A Secretaria de Estado de Edu­cação (Seed) finalizou há poucos dias uma publicação destinada a instruir educadores e professores no combate ao uso de álcool e outras drogas. Se­­gundo o chefe da coordenação de De­­safios Educacionais Con­temporâneos, Sandro Cavalieri, a publicação deve começar a chegar às escolas públicas nos próximos dias. “Vamos ter artigos científicos, indicação de sites e material para quem lida diariamente com esses problemas”, explica.

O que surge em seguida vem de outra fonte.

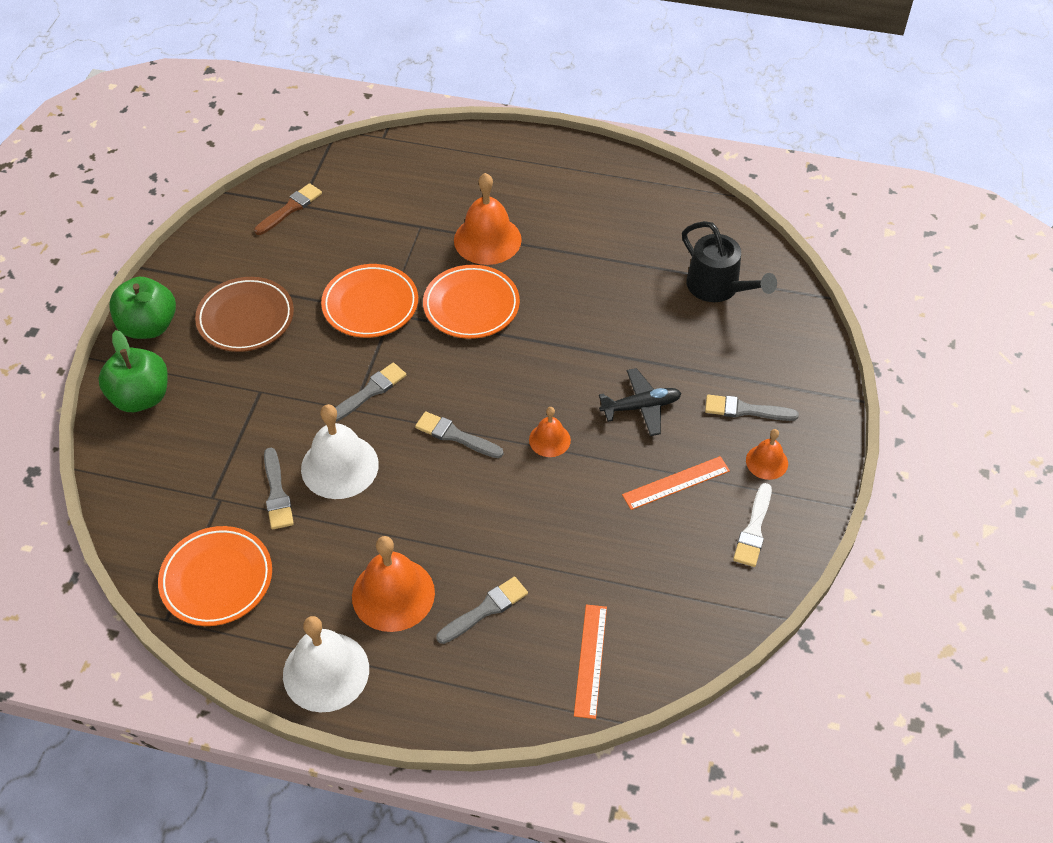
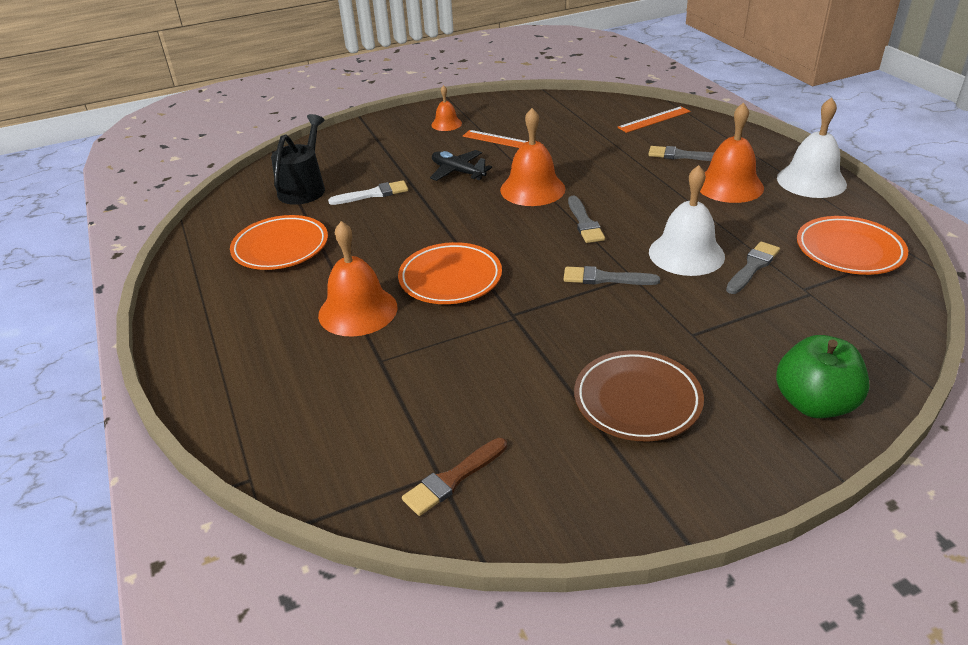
camera: 125 degrees left, 15 degrees down
(149, 326) = (747, 467): green apple -> none
(290, 209) = (453, 478): brown brush -> brown brush turned 45 degrees counterclockwise
(370, 305) = (518, 332): orange plate -> orange plate (280, 247)
(549, 440) = (532, 189): orange bell -> orange bell, size x1.83
(746, 410) = (413, 142): grey brush -> none
(753, 529) = (500, 112): white brush -> white brush (372, 194)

Cavalieri afirma que o uso prematuro de álcool é uma realidade constantemente enfrentada pelos colégios públicos, mas ressalta que a questão não pode ser vencida só pelos colégios. “Temos oficinas de formação continuada aos sábados, para que professores, diretores e pedagogos discutam o tema. Mas é um problema social. Quando o adolescente entra nessa área de risco é preciso a mobilização dos profissionais de saúde, família, conselho tutelar, um esforço de toda sociedade, em rede.”

53% dos adultos bebe mais de uma vez por semana

Pesquisa divulgada em 2007 pela Secretaria Nacional Antidrogas, órgão ligado ao Ministério da Saúde, indica um alto consumo de bebida alcoólica também na população adulta. De acordo com o estudo intitulado 1º Levantamento Nacional sobre os Padrões de Álcool na População Brasileira, mais da metade dos brasileiros, 53%, bebe mais de uma vez por semana. Desse total, 12% têm problemas com o álcool. Por outro lado, 48% não bebem em nenhuma hipótese. A pesquisa, inédita à época, ouviu, durante quatro meses, 3 mil pessoas em todo o país.

Entre os que consomem álcool, 23% informaram que bebem frequentemente, uma ou mais vezes por semana; 29% se dizem bebedores pouco frequentes e afirmam que não fazem uso pesado de bebida. A cerveja, ou chope, é a bebida mais consumida, seguida de vinho e cachaça.